There is an ever increasing demand for wireless communications air link resources as more devices include wireless interfaces, new types of information are being communicated wirelessly, and users desire to be able to have wireless access at any location. In response to this increasing demand for wireless communications resources, service providers are moving toward high density deployments of base stations. For example, many small cell base stations are being added by service providers at outdoor locations to supplement large cell base stations.
High density deployments of base stations may require at least some base stations to be deployed with directional antennas to isolate interference as a means to improve signal to noise ratio (SNR), which in turn translates into better user experience for voice and video application. Typically, when a system is designed which includes base stations in a high density deployment, each base station and/or base station antenna is designed to be mounted at a specific location with a specific mounting orientation, e.g., a specific down tilt and azimuth (direction). The system provider typically relies on construction teams to install the base station at the correct location, to mount the base station in the correct orientation, and to provide feedback via pictures and/or comments. This information supplied by the construction team needs to be stored, maintained and over time updated with changes.

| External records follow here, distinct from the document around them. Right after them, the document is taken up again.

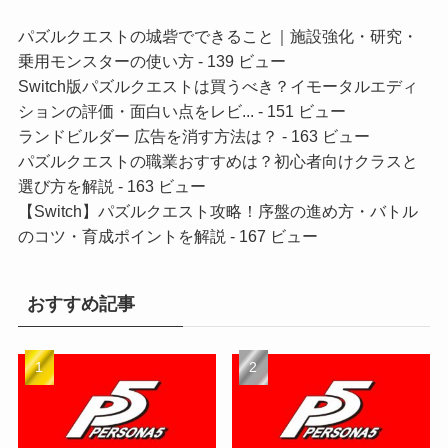
パズルクエストの城砦でできること｜施設強化・研究・
乗用モンスターの使い方
- 139 ビュー
Switch版パズルクエストは買うべき？イモータルエディ
ションの評価・面白い点をレビ...
- 151 ビュー
ランドビルダー 広告を消す方法は？
- 163 ビュー
パズルクエストの職業おすすめは？初心者向けクラスと
選び方を解説
- 163 ビュー
【Switch】パズルクエスト攻略！序盤の進め方・バトル
のコツ・育成ポイントを解説
- 167 ビュー
おすすめ記事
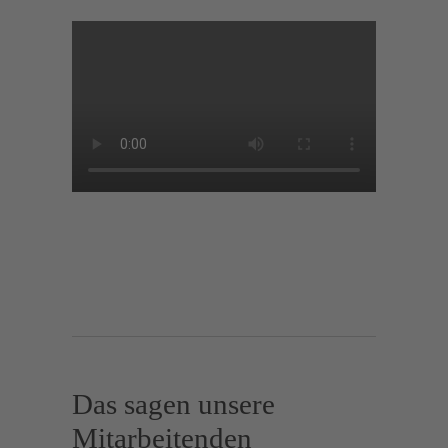
Das sagen unsere
Mitarbeitenden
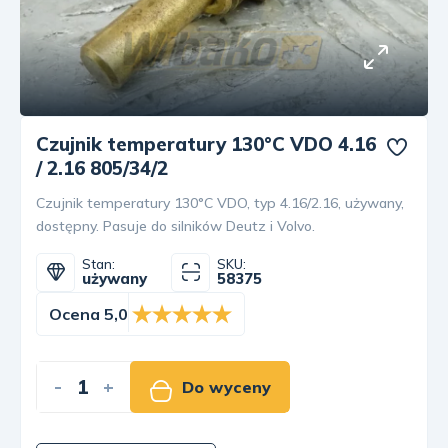
Czujnik temperatury 130°C VDO 4.16
/ 2.16 805/34/2
Czujnik temperatury 130°C VDO, typ 4.16/2.16, używany,
dostępny. Pasuje do silników Deutz i Volvo.
Stan:
SKU:
używany
58375
Ocena 5,0
-
+
Do wyceny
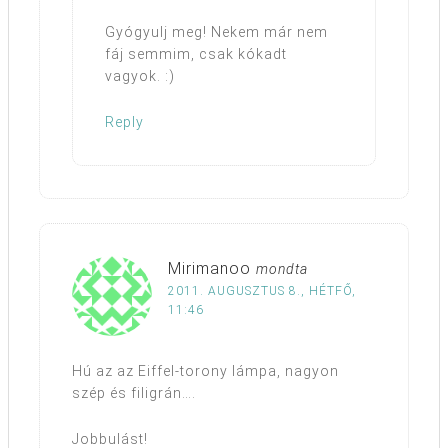
Gyógyulj meg! Nekem már nem
fáj semmim, csak kókadt
vagyok. :)
Reply
Mirimanoo
mondta
2011. AUGUSZTUS 8., HÉTFŐ,
11:46
Hú az az Eiffel-torony lámpa, nagyon
szép és filigrán….
Jobbulást!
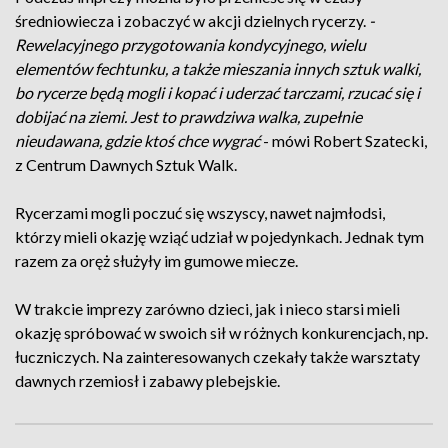
średniowiecza i zobaczyć w akcji dzielnych rycerzy.
-
Rewelacyjnego przygotowania kondycyjnego, wielu
elementów fechtunku, a także mieszania innych sztuk walki,
bo rycerze będą mogli i kopać i uderzać tarczami, rzucać się i
dobijać na ziemi. Jest to prawdziwa walka, zupełnie
nieudawana, gdzie ktoś chce wygrać
- mówi Robert Szatecki,
z Centrum Dawnych Sztuk Walk.
Rycerzami mogli poczuć się wszyscy, nawet najmłodsi,
którzy mieli okazję wziąć udział w pojedynkach. Jednak tym
razem za oręż służyły im gumowe miecze.
W trakcie imprezy zarówno dzieci, jak i nieco starsi mieli
okazję spróbować w swoich sił w różnych konkurencjach, np.
łuczniczych. Na zainteresowanych czekały także warsztaty
dawnych rzemiosł i zabawy plebejskie.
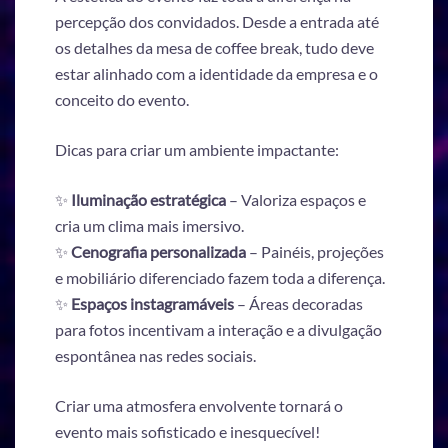
percepção dos convidados. Desde a entrada até
os detalhes da mesa de coffee break, tudo deve
estar alinhado com a identidade da empresa e o
conceito do evento.
Dicas para criar um ambiente impactante:
✨
Iluminação estratégica
– Valoriza espaços e
cria um clima mais imersivo.
✨
Cenografia personalizada
– Painéis, projeções
e mobiliário diferenciado fazem toda a diferença.
✨
Espaços instagramáveis
– Áreas decoradas
para fotos incentivam a interação e a divulgação
espontânea nas redes sociais.
Criar uma atmosfera envolvente tornará o
evento mais sofisticado e inesquecível!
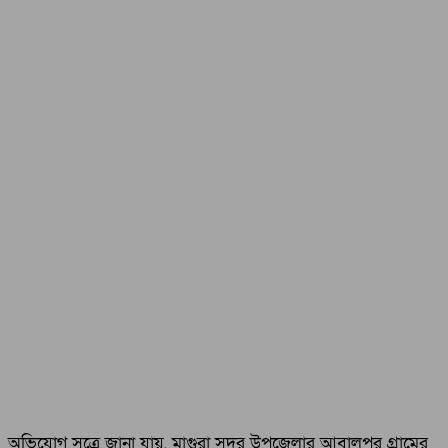
অভিযোগ সূত্রে জানা যায়, মাগুরা সদর উপজেলার আবালপুর গ্রামের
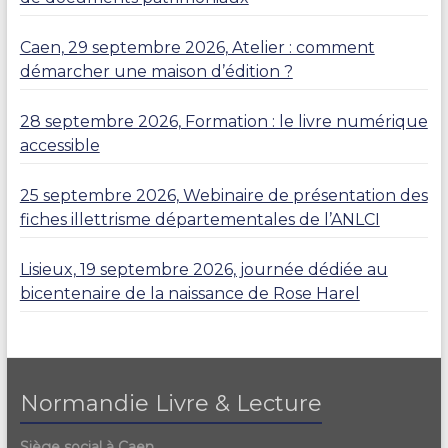
Caen, 29 septembre 2026, Atelier : comment
démarcher une maison d’édition ?
28 septembre 2026, Formation : le livre numérique
accessible
25 septembre 2026, Webinaire de présentation des
fiches illettrisme départementales de l’ANLCI
Lisieux, 19 septembre 2026, journée dédiée au
bicentenaire de la naissance de Rose Harel
Normandie Livre & Lecture
Siège social à Caen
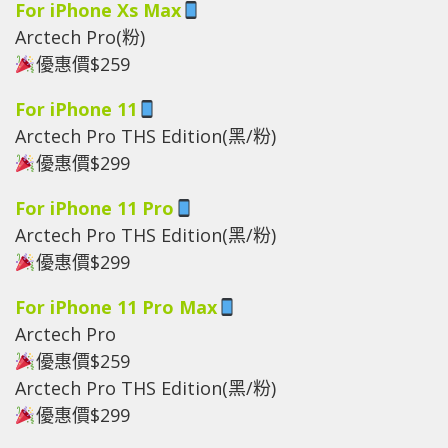
For iPhone Xs Max
Arctech Pro(粉)
優惠價$259
For iPhone 11
Arctech Pro THS Edition(黑/粉)
優惠價$299
For iPhone 11 Pro
Arctech Pro THS Edition(黑/粉)
優惠價$299
For iPhone 11 Pro Max
Arctech Pro
優惠價$259
Arctech Pro THS Edition(黑/粉)
優惠價$299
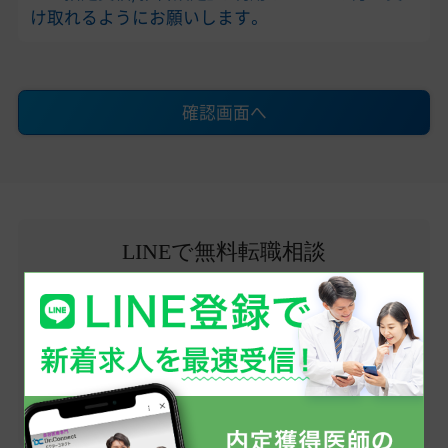
け取れるようにお願いします。
確認画面へ
LINEで無料転職相談
医師求人情報のお問い合わせから、転職への不安・
疑問点まで、お気軽にご相談ください。
まずはお友だち登録から！
友だち追加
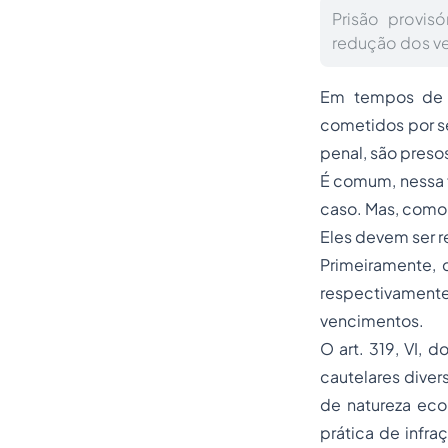
Prisão provis
redução dos v
Em tempos de a
cometidos por se
penal, são preso
É comum, nessa 
caso. Mas, como 
Eles devem ser 
Primeiramente, d
respectivament
vencimentos.
O art. 319, VI,
cautelares diver
de natureza eco
prática de infra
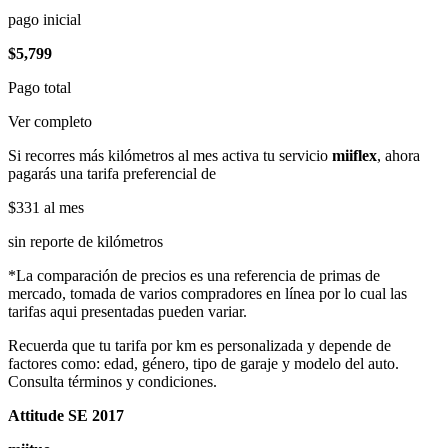
pago inicial
$5,799
Pago total
Ver completo
Si recorres más kilómetros al mes activa tu servicio
miiflex
, ahora
pagarás una tarifa preferencial de
$331
al mes
sin reporte de kilómetros
*La comparación de precios es una referencia de primas de
mercado, tomada de varios compradores en línea por lo cual las
tarifas aqui presentadas pueden variar.
Recuerda que tu tarifa por km es personalizada y depende de
factores como: edad, género, tipo de garaje y modelo del auto.
Consulta términos y condiciones.
Attitude SE 2017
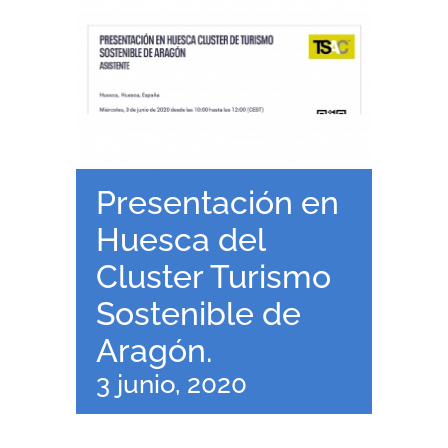
RECURSOS
NOTICIAS
CONTACTO
Presentación en
CARRITO
Huesca del
Cluster Turismo
Sostenible de
Aragón.
3 junio, 2020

One problem with the current approach of deploying new base stations is that there is no low cost effective way to ensure that a deployment of a base station is effective, accurate and devoid of errors. It may be difficult to verify via pictures that the mounting orientation is correct within the deployment plan tolerances. It would be costly and time consuming to have to send out an evaluation team to verify that each installed base station was correctly deployed in accordance with the deployment plan. Many of these deployed base stations may not be easily accessible, e.g., because of mounting height, to access directly, and it may involve extensive test measurements to map the coverage area of each base station via ground measurements with a communications device and then evaluate the deployment installation status indirectly. In addition, an incorrectly deployed base station may interfere with other base stations in the same region. In situations where multiple new base stations are deployed concurrently it may not be obvious as to which one of the newly deployed was incorrectly installed.
Based on the above discussion there is a need for new methods and apparatus to evaluate base station installations and/or to control base station configuration.